Task prompt – Every line from the line containing "Using the restaurant" to the end of the data must appear in the answer exactly as it appears there, and nothing else.

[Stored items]
********
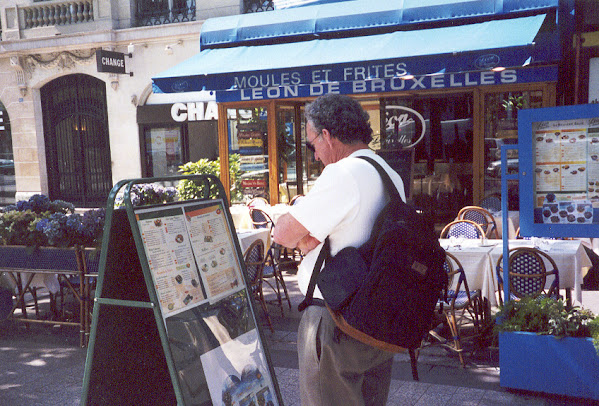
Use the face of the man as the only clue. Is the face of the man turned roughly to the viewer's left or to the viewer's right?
to the viewer's left

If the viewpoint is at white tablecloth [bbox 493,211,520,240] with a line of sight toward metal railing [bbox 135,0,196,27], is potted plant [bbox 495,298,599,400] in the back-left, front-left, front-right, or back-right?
back-left

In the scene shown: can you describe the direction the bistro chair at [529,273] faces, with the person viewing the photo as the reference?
facing away from the viewer

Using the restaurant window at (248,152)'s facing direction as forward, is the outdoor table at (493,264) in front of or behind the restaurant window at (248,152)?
in front

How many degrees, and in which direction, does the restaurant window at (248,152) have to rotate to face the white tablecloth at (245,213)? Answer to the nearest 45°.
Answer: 0° — it already faces it

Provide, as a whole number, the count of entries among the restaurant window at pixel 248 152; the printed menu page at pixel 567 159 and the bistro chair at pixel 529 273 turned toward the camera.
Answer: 2

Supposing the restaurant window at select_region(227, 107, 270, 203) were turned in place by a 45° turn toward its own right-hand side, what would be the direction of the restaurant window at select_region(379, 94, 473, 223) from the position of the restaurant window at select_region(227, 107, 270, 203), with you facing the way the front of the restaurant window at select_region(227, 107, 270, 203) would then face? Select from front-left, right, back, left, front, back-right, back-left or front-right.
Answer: back-left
********
Your response –
Using the restaurant window at (248,152)'s facing direction as forward, is the outdoor table at (493,264) in front of or behind the restaurant window at (248,152)?
in front

How many degrees, and in which direction, does the restaurant window at (248,152) have to rotate to face the white tablecloth at (245,213)? Answer to the nearest 45°.
Answer: 0° — it already faces it

Provide, as a whole number, the count of entries among the restaurant window at pixel 248 152; the printed menu page at pixel 567 159 and the bistro chair at pixel 529 273 turned toward the camera.
Answer: 2

Supposing the restaurant window at select_region(227, 107, 270, 203) were turned in place by a 45° turn toward its own right-hand side, what would be the direction of the restaurant window at select_region(379, 94, 473, 223) from the position of the restaurant window at select_region(227, 107, 270, 203), with you facing the way the front of the restaurant window at select_region(227, 107, 270, 203) would then face? Select from front-left, right, back, left, front, back-right, back-left or front-right.
Answer: back-left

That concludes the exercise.